Como uno de los personajes de la novela confiesa en las páginas finales, somos ciegos, de la peor clase imaginable: creemos que vemos, que entendemos el mundo en que vivimos, que controlamos la naturaleza y los elementos... en definitiva, que somos indestructibles. Desafortunadamente, en circunstancias críticas tomamos conciencia de que no es así: no nos percatamos de lo que de verdad importa en nuestra vida cotidiana; del valor del contacto con los demás, de la sonrisa de la gente en la calle y de los gestos de solidaridad que se perciben a diario, que apenas destacan, pero que son los que nos constituyen como seres humanos. Y cuando todo lo que parece sólido se tambalea, o simplemente desaparece bajo nuestros pies, enfrentándonos al abismo, se esfuman también los últimos resquicios de humanidad que nos restan. 

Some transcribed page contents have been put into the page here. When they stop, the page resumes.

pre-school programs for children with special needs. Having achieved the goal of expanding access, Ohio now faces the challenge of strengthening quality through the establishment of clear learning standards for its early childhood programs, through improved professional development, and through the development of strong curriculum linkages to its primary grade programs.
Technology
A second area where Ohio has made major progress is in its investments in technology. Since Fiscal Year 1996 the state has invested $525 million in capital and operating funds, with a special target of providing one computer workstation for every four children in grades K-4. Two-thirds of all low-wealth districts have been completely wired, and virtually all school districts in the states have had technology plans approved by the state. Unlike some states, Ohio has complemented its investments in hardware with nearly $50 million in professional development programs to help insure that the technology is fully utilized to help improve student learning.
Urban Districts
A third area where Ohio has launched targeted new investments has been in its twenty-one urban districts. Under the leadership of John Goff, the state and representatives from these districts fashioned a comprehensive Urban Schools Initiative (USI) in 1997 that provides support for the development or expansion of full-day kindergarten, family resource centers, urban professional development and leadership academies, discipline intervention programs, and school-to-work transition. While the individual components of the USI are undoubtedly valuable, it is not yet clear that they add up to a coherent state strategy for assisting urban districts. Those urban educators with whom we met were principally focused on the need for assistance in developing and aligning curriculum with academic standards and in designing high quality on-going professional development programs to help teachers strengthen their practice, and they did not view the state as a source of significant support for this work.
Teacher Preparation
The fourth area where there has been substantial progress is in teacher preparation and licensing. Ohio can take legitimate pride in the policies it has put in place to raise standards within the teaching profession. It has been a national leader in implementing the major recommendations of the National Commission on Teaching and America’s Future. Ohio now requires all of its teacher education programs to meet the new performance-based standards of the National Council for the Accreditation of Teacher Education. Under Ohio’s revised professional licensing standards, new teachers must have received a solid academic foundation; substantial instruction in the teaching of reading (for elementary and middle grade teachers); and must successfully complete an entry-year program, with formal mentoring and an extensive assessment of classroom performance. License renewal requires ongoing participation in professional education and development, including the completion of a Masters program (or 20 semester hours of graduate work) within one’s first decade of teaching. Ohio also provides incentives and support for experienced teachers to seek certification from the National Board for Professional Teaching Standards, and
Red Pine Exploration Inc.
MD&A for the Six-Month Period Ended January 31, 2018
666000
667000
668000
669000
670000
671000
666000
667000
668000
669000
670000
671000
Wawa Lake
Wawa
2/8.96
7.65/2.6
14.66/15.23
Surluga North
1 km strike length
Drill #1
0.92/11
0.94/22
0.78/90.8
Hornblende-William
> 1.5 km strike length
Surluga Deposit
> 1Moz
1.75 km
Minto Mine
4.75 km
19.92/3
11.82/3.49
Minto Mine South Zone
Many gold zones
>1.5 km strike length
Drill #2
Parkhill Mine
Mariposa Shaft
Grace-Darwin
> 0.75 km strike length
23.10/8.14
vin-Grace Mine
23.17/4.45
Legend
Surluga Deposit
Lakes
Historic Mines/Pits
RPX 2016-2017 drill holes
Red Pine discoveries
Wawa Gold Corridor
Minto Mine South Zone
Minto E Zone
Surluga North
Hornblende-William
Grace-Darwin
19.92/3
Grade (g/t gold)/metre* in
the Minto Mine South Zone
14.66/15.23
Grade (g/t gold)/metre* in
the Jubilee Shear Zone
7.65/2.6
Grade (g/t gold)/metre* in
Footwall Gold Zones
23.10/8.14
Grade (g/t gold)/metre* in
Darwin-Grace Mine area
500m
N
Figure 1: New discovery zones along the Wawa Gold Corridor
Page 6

En lugar de unirnos, como los ciegos que protagonizan el Ensayo, aquejados todos de idéntico mal, marginados por igual por quienes deciden quiénes son los apestados y quiénes no, somos incapaces de reconocer que nos hallamos del mismo lado de la trinchera, y que más nos vale unir nuestros esfuerzos para poder sobrevivir juntos. El cainismo aparece cuando menos necesario es, arrojándonos contra nuestros semejantes, a quienes queremos anular para poder subsistir a costa del otro; nunca con el otro. Pero eso jamás puede ser bueno, porque un organismo dividido es un organismo débil, que se devora a sí mismo hasta que, cuando remite la tempestad, regresa maltrecho y mutilado a las calles que un día creyó suyas, para ver la destrucción adueñarse de aquel espacio que se llamaba, erróneamente, humanizado. 

Por todos estos motivos, mientras esta sociedad, a la que Saramago criticaba en fecha tan temprana como 1995, no asuma la necesidad de la unión para alcanzar objetivos comunes; mientras el individualismo siga sobreponiéndose al sentimiento de comunidad, continuaremos siendo, como el maestro nos retrató, los mismos ciegos que reinciden en el error de creer que ven, cuando nunca han estado tan lejos de poder hacerlo.